In an interview with Complex, DJ Quik spoke on the background and recording process of Rhythm-al-ism stating, “With the Rhythm-al-ism album, even though it didn't have a home because Profile Records was going through something and I was fighting them for back royalties and they had me on suspension because they didn't want to pay me. I understood, those were some big checks, I wouldn't want to pay DJ Quik either. "I think that's when I lost my rough edges, I lost the gangster and became like an R&B pretty boy. "The name Rhythm-al-ism alone tells you what I was doing. I was mixing up rhythms. I was meshing R&B with hip-hop and jazz. And a little bit of comedy".
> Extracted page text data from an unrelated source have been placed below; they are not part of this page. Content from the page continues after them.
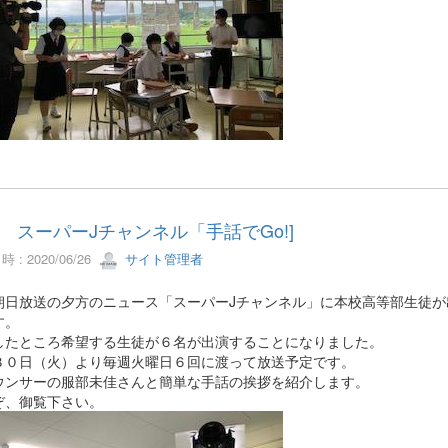
A スーパーJチャンネル「手話でGo!]
 : 2020/06/26
サイト管理者
朝日放送の夕方のニュース「スーパーJチャンネル」に本校高等部生徒が
す。
したところ希望する生徒が６名が出演することになりました。
３０日（火）より毎週火曜日６回に渡って放送予定です。
ウンサーの服部未佳さんと簡単な手話の挨拶を紹介します。
ぞ、御覧下さい。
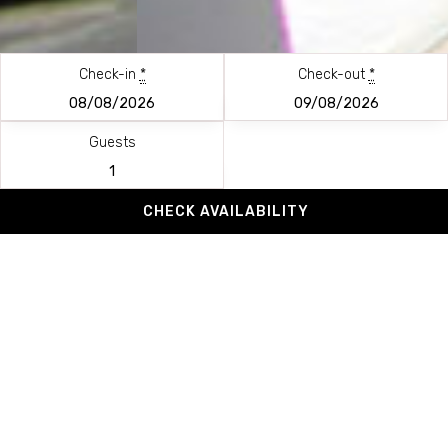
Check-in
*
Check-out
*
Guests
Une villa luxueuse
avec vue imprenable sur la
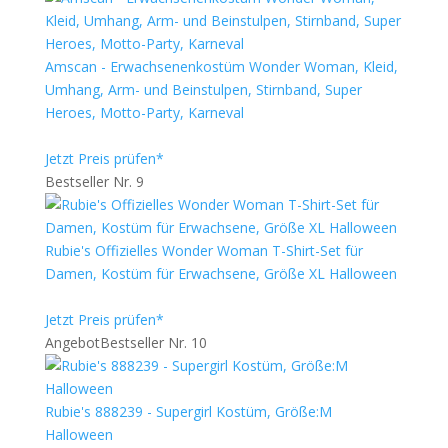
Amscan - Erwachsenenkostüm Wonder Woman, Kleid,
Umhang, Arm- und Beinstulpen, Stirnband, Super
Heroes, Motto-Party, Karneval
Jetzt Preis prüfen*
Bestseller Nr. 9
Rubie's Offizielles Wonder Woman T-Shirt-Set für
Damen, Kostüm für Erwachsene, Größe XL Halloween
Jetzt Preis prüfen*
Angebot
Bestseller Nr. 10
Rubie's 888239 - Supergirl Kostüm, Größe:M
Halloween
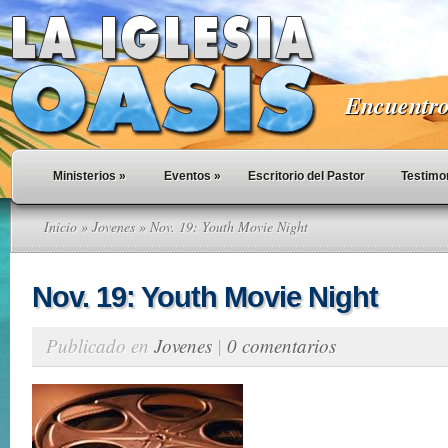
Encuentro 
Ministerios
»
Eventos
»
Escritorio del Pastor
Testimo
Inicio
»
Jovenes
» Nov. 19: Youth Movie Night
Nov. 19: Youth Movie Night
Publicado en
Jovenes
|
0 comentarios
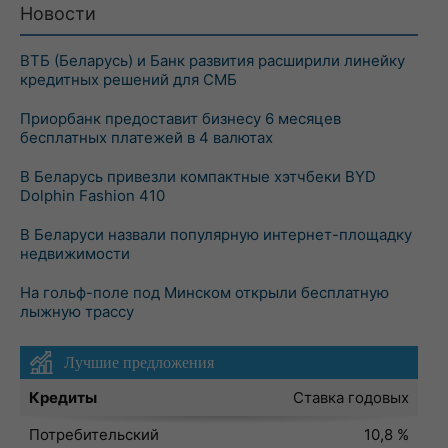
Новости
ВТБ (Беларусь) и Банк развития расширили линейку
кредитных решений для СМБ
Приорбанк предоставит бизнесу 6 месяцев
бесплатных платежей в 4 валютах
В Беларусь привезли компактные хэтчбеки BYD
Dolphin Fashion 410
В Беларуси назвали популярную интернет-площадку
недвижимости
На гольф-поле под Минском открыли бесплатную
лыжную трассу
Лучшие предложения
Кредиты
Ставка годовых
Потребительский
10,8 %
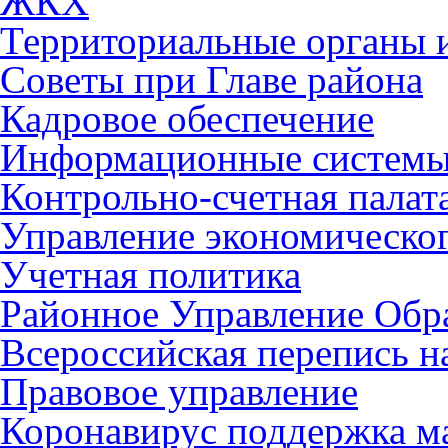
ЖКХ
Территориальные органы и
Советы при Главе района
Кадровое обеспечение
Информационные систем
Контрольно-счетная палат
Управление экономическог
Учетная политика
Районное Управление Обр
Всероссийская перепись н
Правовое управление
Коронавирус поддержка ма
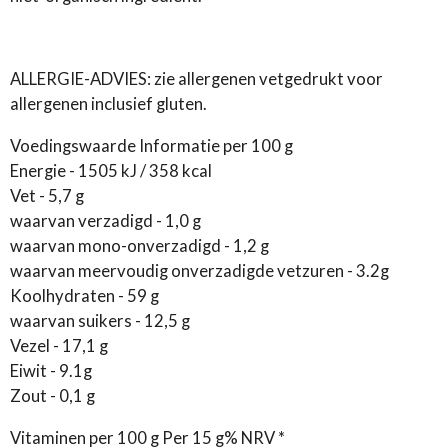
ALLERGIE-ADVIES: zie allergenen vetgedrukt voor
allergenen inclusief gluten.
Voedingswaarde Informatie per 100 g
Energie - 1505 kJ / 358 kcal
Vet - 5,7 g
waarvan verzadigd - 1,0 g
waarvan mono-onverzadigd - 1,2 g
waarvan meervoudig onverzadigde vetzuren - 3.2g
Koolhydraten - 59 g
waarvan suikers - 12,5 g
Vezel - 17,1 g
Eiwit - 9.1g
Zout - 0,1 g
Vitaminen per 100 g Per 15 g% NRV *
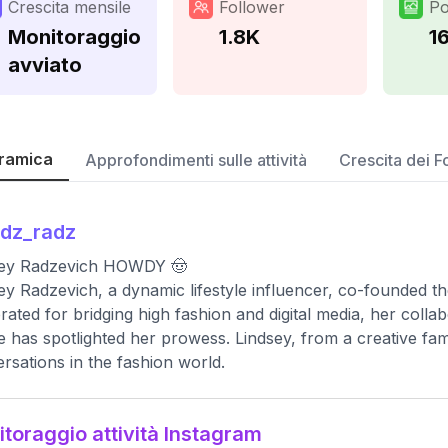
Crescita mensile
Follower
Po
Monitoraggio
1.8K
1
avviato
ramica
Approfondimenti sulle attività
Crescita dei F
ndz_radz
sey Radzevich HOWDY 🤠
ey Radzevich, a dynamic lifestyle influencer, co-founded t
rated for bridging high fashion and digital media, her colla
 has spotlighted her prowess. Lindsey, from a creative fa
rsations in the fashion world.
toraggio attività Instagram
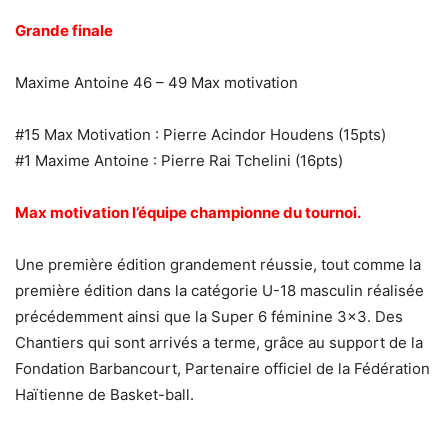
Grande finale
Maxime Antoine 46 – 49 Max motivation
#15 Max Motivation : Pierre Acindor Houdens (15pts)
#1 Maxime Antoine : Pierre Rai Tchelini (16pts)
Max motivation l’équipe championne du tournoi.
Une première édition grandement réussie, tout comme la
première édition dans la catégorie U-18 masculin réalisée
précédemment ainsi que la Super 6 féminine 3×3. Des
Chantiers qui sont arrivés a terme, grâce au support de la
Fondation Barbancourt, Partenaire officiel de la Fédération
Haïtienne de Basket-ball.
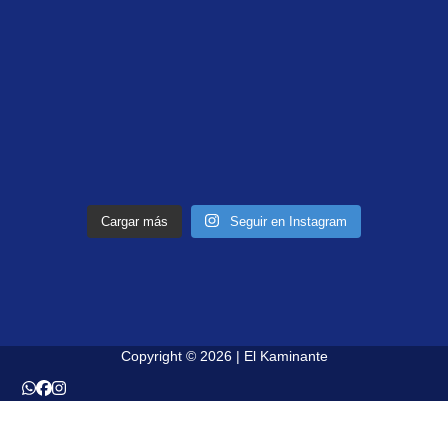
Cargar más
Seguir en Instagram
Copyright © 2026 | El Kaminante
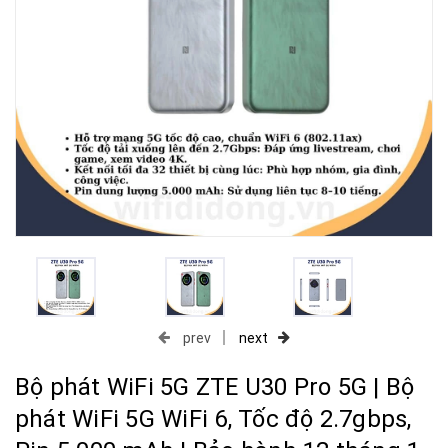
prev
next
Bộ phát WiFi 5G ZTE U30 Pro 5G | Bộ
phát WiFi 5G WiFi 6, Tốc độ 2.7gbps,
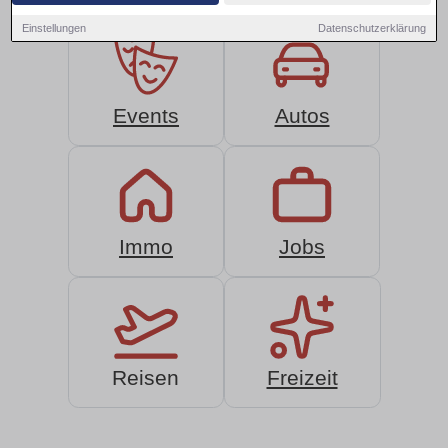
Einstellungen
Datenschutzerklärung
Events
Autos
Immo
Jobs
Reisen
Freizeit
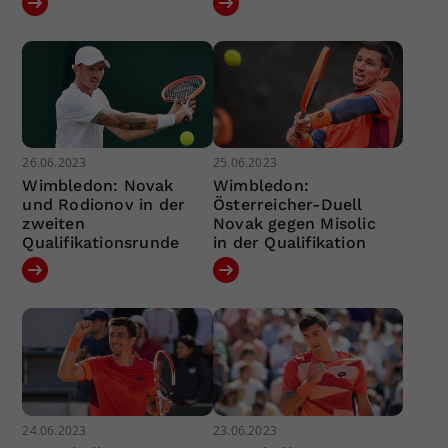
26.06.2023
25.06.2023
Wimbledon: Novak
Wimbledon:
und Rodionov in der
Österreicher-Duell
zweiten
Novak gegen Misolic
Qualifikationsrunde
in der Qualifikation
24.06.2023
23.06.2023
Rhythm-al-ism received mixed reviews from contemporary music critics. At Allmusic rated the album at 2 and a half stars and wrote that Considering its guest list -- packed with enough star power (El DeBarge, Snoop Dogg, Nate Dogg, Peter Gunz, Hi-C, AMG, and 2nd II None) to fill a "Wrestlemania" card -- Rhythm-al-ism promises more than it actually delivers. Its cleverest moments ("Medley for a 'V' (The Pussy Medley)") address colloquialisms for genitalia and all the wonderful things it's good for. "Down, Down, Down," "I Useta Know Her," and "No Doubt" (rhymes with: "I got something for your mouth") are plain nasty. Just what rap needs: one more guy boasting about his majestic penis and how good he is at treating women like gutter trash.Los Angeles Times gave the album 3 stars.
The album debuted at number sixty three on the US Billboard 200 and spent 29 weeks on the chart. It also debuted at number thirteen on the US Top R&B/Hip-Hop Albums charts and spent 39 weeks on the chart as well. The album was certified Gold on July 27, 1999 by the RIAA for selling over 500,000 copies.